Monday, May 4, 2009

Supreme Court: F-word and S-word

The Supreme Court recently ruled that the network stations are subject to FCC penalties for the use of "fleeting expletives," or isolated curse words, on their programs (namely, the f-word and s-word). In an Op-Ed piece published by the New York Times, Adam Freedman argues essentially the point I will make: that the Supreme Court is completely out of touch with contemporary language.

If the Supreme Court had ruled in favor of the FCC because it feared that not doing so would open a pandora's box of cursing on network television, I would have been fine with this.

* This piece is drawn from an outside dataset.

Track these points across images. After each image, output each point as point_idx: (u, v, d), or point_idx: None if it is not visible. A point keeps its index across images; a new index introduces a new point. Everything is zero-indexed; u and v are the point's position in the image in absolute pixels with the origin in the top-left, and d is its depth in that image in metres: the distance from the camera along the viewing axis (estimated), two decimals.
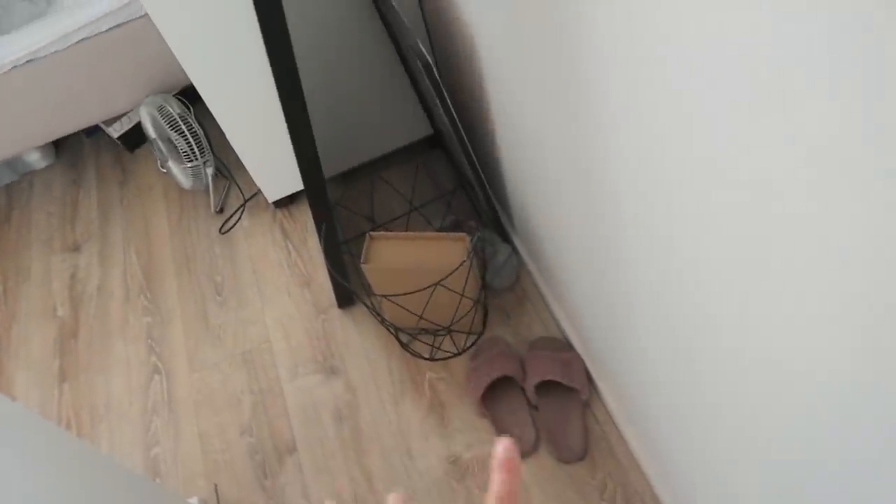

Although I think this is the real reason for its ruling, the Supreme Court, in its ruling, eloquently argued "that it was 'entirely rational' for the F.C.C. to conclude, as it did, that one particular curse 'invariably invokes a coarse sexual image.'" Nothing could be further from the truth. I may be alone, but if someone uses the f-word in a non-sexual context near me I usually just think that person is angry/frustrated/not thinking about sex at all. Obviously Justice Scalia who, little known fact, grew up under a rock, next to a monastery, during the Reformation, disagrees with me and conjurs up the most vulgar, society-shattering, disgusting sexual images when he hears the f-word. Sounds like just the type of moral-arbitrator this country needs.